Unresolved Solar Applications Pile Up
More than 100 applications to install rooftop solar on Molokai remain pending at the hands of Maui Electric, according to a company representative. This delay as been reprimanded by Public Utilities Commission (PUC) Chair Randall Iwase, who issued a statement last week expressing dissatisfaction in the holdups on Molokai to approve and connect new rooftop solar.
“I am disappointed with several recent events that affect new renewable energy projects in the Hawaiian Electric Companies… which may also work against the goals of lowering electric rates for all customers and achieving 100 percent renewable energy by 2045,” he wrote.
In February of last year, Iwase and the president of Hawaiian Electric Companies (HECO) signed a letter of agreement stating in part that “the policy is that the HECO Companies have an affirmative duty to interconnect a potential customer pursuant to existing statutory requirements, commission orders, and the utility’s tariff where that project does not affect circuit or system level security and reliability.”
Iwase said he believes HECO and subsidiary Maui Electric may not be upholding their end of the agreement.
“In light of the HECO Companies’ commitments and the spirit of this letter agreement, the ongoing void in comprehensively addressing the Molokai system, and the slow progress associated with approving new grid-supply applications raises serious questions about the HECO Companies’ actions pursuant to the letter agreement,” he wrote.
A Maui Electric representative said more than 30 percent of the electricity provided to Maui County customers came from renewable energy as of the end of 2015.
“As a leader in the integration of renewable energy, clearing a path forward does come with challenges,” said Jamie Cook, Director of Renewable Energy Projects at Maui Electric. “Balancing the high levels of solar penetration on Molokai’s small isolated grid – particularly during times of low customer demand for electricity – is one such challenge and has created concerns about the stability of the island system.”
As of last March, 65 solar applications on Molokai were in limbo, following an effective shut-down of Maui Electric to accept additional rooftop solar systems onto the island’s grid. At 51 percent as of last year, Molokai has the highest percentage in Hawaii of rooftop solar compared to the island’s peak electricity demand. Most of the rooftop solar is installed under a program called Net Energy Metering (NEM), which pays customers the retail electric rate for excess energy generated from their panels. Maui Electric asked the PUC to close that program, and their request is still being reviewed.
During a meeting on Molokai in March 2015, Mat McNeff, MECO manager of engineering, told residents because the high volume of solar generation on Molokai could cause fluctuations in electric frequency resulting in potential island-wide power outages, MECO is no longer able to connect new rooftop photovoltaic (PV) systems under the NEM program.
This year, Cook said Maui Electric and Hawaiian Electric have initiated additional studies for Molokai to determine how best to address the stability and service reliability issues caused by the high levels of PV on Molokai’s small electrical grid.
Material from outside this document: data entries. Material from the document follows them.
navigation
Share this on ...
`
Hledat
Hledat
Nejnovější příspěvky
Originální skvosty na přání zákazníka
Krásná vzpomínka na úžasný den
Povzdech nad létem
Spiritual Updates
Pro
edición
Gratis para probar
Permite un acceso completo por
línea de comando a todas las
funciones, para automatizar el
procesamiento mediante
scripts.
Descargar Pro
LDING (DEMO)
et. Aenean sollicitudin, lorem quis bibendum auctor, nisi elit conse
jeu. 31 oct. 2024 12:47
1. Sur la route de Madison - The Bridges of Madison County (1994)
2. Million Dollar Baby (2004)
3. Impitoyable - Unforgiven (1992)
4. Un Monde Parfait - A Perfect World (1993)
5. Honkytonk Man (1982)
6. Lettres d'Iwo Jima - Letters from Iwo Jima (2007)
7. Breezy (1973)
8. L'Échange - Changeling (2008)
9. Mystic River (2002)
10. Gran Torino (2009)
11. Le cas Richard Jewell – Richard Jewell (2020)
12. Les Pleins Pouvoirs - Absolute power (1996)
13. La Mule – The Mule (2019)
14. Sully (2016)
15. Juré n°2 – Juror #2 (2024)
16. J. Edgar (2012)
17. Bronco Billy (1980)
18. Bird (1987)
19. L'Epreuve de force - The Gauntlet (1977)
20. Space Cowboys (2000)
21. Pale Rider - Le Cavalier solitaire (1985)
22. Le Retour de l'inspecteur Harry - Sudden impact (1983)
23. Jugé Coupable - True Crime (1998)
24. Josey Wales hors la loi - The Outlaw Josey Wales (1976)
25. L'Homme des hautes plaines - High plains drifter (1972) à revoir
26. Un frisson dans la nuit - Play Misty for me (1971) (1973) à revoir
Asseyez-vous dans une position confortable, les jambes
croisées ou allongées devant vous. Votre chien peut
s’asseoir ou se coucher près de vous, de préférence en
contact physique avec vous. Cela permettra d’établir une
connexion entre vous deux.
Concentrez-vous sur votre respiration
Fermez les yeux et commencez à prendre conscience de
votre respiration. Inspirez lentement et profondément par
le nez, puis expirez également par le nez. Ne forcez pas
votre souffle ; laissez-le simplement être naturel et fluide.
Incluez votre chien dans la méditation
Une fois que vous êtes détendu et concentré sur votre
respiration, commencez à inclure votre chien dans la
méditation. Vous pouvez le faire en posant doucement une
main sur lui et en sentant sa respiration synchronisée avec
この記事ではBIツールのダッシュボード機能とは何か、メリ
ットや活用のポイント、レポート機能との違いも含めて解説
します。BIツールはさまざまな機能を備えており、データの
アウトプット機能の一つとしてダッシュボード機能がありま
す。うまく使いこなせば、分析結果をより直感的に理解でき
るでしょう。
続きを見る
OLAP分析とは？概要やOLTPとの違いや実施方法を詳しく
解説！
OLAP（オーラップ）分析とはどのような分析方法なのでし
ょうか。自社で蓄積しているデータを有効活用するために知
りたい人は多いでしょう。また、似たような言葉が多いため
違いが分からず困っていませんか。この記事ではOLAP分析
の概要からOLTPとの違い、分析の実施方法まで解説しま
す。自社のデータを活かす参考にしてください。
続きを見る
Currently, 107 PV applications are pending on Molokai, according to Cook, and MECO is “consulting with the PUC before taking any actions to address these service reliability concerns.”
“We continue to accept and review applications for rooftop solar systems on Molokai and are following the process we agreed to with the PUC,” added Cook. “Throughout February, we’ve been working to contact customers with pending applications and updating them on the status of the grid and talking with them about their solar applications. In contacting customers, we’re sharing our progress. We understand their concerns about the process and we appreciate their patience as we seek both system and customer-level solutions to best address the near-term stability and service reliability issues caused by the high levels of PV on Molokai’s small electrical grid.”
Cook said last November, MECO proposed some options to the PUC that are currently under review. These near-term solutions include the option to install rooftop solar systems that come with equipment to control when energy can be provided to the grid. Another proposed option is a “Minimum Impact System” or a self-supply system that would not export power to the grid. Longer-term plans for the company include taking steps to facilitate a renewable energy future for the island, including entering into preliminary discussions with a potential independent power producer for a utility-scale PV system with energy storage, according to Cook.
In the mean time, Molokai customers awaiting an answer on their solar applications — many of which have been pending a response for more than a year — remain frustrated. Iwase said the PUC is reviewing these issues and will determine whether the actions of Hawaiian Electric Companies have been consistent with the interests of its customers, and may consider further action if necessary.
“It is my belief that, to achieve these [renewable energy] goals and benefit customers, we must encourage fair and timely processes for competitive procurement and interconnection of clean energy projects,” said Iwase.